Our work intensified. Palliative care is challenging in the best of circumstances. I often describe it as walking into the worst day of someone’s life. This was never more true than after the Camp Fire. The patients and their families were traumatized, we were assisting them to make difficult decisions under the worst circumstances.
For many of our patients, the disaster is still ongoing, more than three years later. The patients who were evacuated and/or lost homes often experienced a worsening in their medical issues. This was particularly true for those with dementia, which rapidly progressed in patients who were relocated multiple times. We are also seeing clinical decline for those with heart disease and pulmonary issues; especially when our summers bring more smoky days. Alcohol and substance abuse are major challenges. The scent of smoke and blustery winds trigger patients who are dealing with PTSD, anxiety, and depression. Many of the survivors remain in unstable living environments: in RVs and trailers, still awaiting financial settlements.
The disaster has imparted important lessons. This work of caring for others and bearing witness comes with the risk of vicarious trauma: the impact of repeated exposures to those traumatized by a variety of circumstances including natural disasters. The recurrent stories of human suffering can take a toll, with the risk of burnout. This recognition speaks to the critical need to address the well-being of staff.
Repeated traumas leave little time to heal, which has been especially problematic. The Camp Fire was preceded by the Oroville dam crisis in 2017 requiring a mass evacuation, and the COVID-19 pandemic arrived not long after. Local institutions and their staff have been under duress as a result; also increasing the risk for burnout. Discussions around how to address the issue of burnout preceded these disasters but are of critical concern at this time. We face an urgent need to respond to the trauma and despair among healthcare workers.

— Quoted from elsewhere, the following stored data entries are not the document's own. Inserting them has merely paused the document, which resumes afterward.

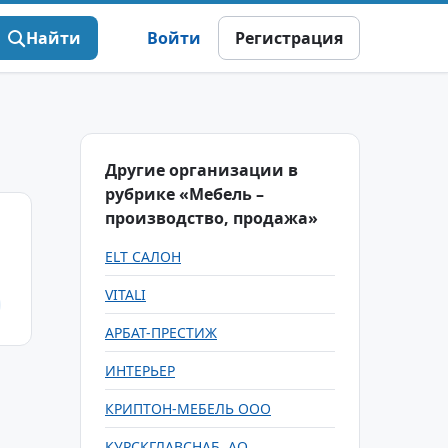
Найти
Войти
Регистрация
Другие организации в
рубрике «Мебель –
производство, продажа»
ELT САЛОН
VITALI
АРБАТ-ПРЕСТИЖ
ИНТЕРЬЕР
КРИПТОН-МЕБЕЛЬ ООО
КУРСКГЛАВСНАБ, АО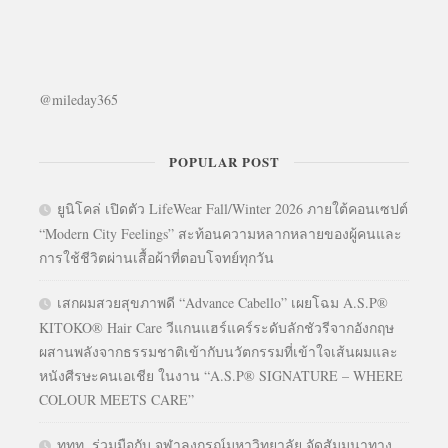
@mileday365
POPULAR POST
ยูนิโคล่ เปิดตัว LifeWear Fall/Winter 2026 ภายใต้คอนเซปต์
“Modern City Feelings” สะท้อนความหลากหลายของผู้คนและ
การใช้ชีวิตผ่านเสื้อผ้าที่ตอบโจทย์ทุกวัน
เสกผมสวยสุขภาพดี “Advance Cabello” เผยโฉม A.S.P®
KITOKO® Hair Care วีแกนแฮร์แคร์ระดับลักชัวรีจากอังกฤษ
ผสานพลังจากธรรมชาติเข้ากับนวัตกรรมที่เข้าใจเส้นผมและ
หนังศีรษะคนเอเชีย ในงาน “A.S.P® SIGNATURE – WHERE
COLOUR MEETS CARE”
ททท. ร่วมมือกับ จุฬาลงกรณ์มหาวิทยาลัย จัดสัมมนาทาง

Historically, much of the discussion around burnout placed the onus for maintaining wellness on the individual, advising resiliency training and mindfulness among other approaches. However, the issue of burnout is a systemic issue. There is a growing body of research and recognized institutional policies to support caregivers.

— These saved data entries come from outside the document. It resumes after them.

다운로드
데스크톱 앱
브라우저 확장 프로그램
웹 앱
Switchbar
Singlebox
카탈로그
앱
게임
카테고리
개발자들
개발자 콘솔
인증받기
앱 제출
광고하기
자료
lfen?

Research has uncovered important mitigating factors to prevent burnout, including feeling valued by the organization and the sense of sharing a mission. Leadership must respond in concrete ways to demonstrate their appreciation for their healthcare workers; asking “How can we help?” and “What do you need?” Then, there must be follow through to mitigate stressors.

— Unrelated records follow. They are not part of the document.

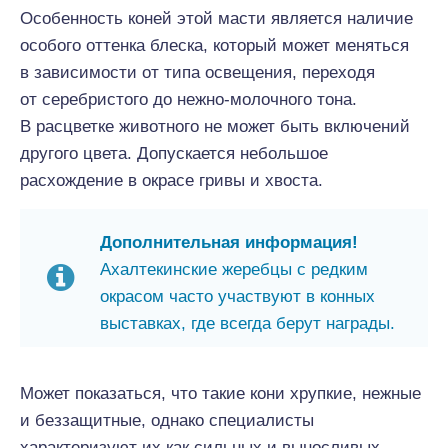
Особенность коней этой масти является наличие
особого оттенка блеска, который может меняться
в зависимости от типа освещения, переходя
от серебристого до нежно-молочного тона.
В расцветке животного не может быть включений
другого цвета. Допускается небольшое
расхождение в окрасе гривы и хвоста.
Дополнительная информация!
Ахалтекинские жеребцы с редким
окрасом часто участвуют в конных
выставках, где всегда берут награды.
Может показаться, что такие кони хрупкие, нежные
и беззащитные, однако специалисты
характеризуют их как сильных и выносливых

Recommendations for moving forward include making burnout assessment and prevention organizational priorities with regular surveys to gauge needs. It is imperative to create a culture of psychological safety; mental health support and suicide prevention should be offered, assuring staff that help is available and removing the stigma of asking for help. Additional considerations emphasize providing time for meaningful clinician‒patient engagement, workload assessment, enhanced efficiency, flexible scheduling within a supportive, compassionate organizational culture.
Now more than three years from that morning, I look out on clear skies. Recovery and rebuilding are under way, although we will never be the same. The Camp Fire left scars on the land and the local communities. As I look back, I am grateful for my teammates and our palliative training, preparing us to meet the needs of those in crisis. We had all taken classes through the CSU Shiley Haynes Institute for Palliative Care. When disaster struck, I relied on my small but mighty team to help patients, families and our community face a disaster.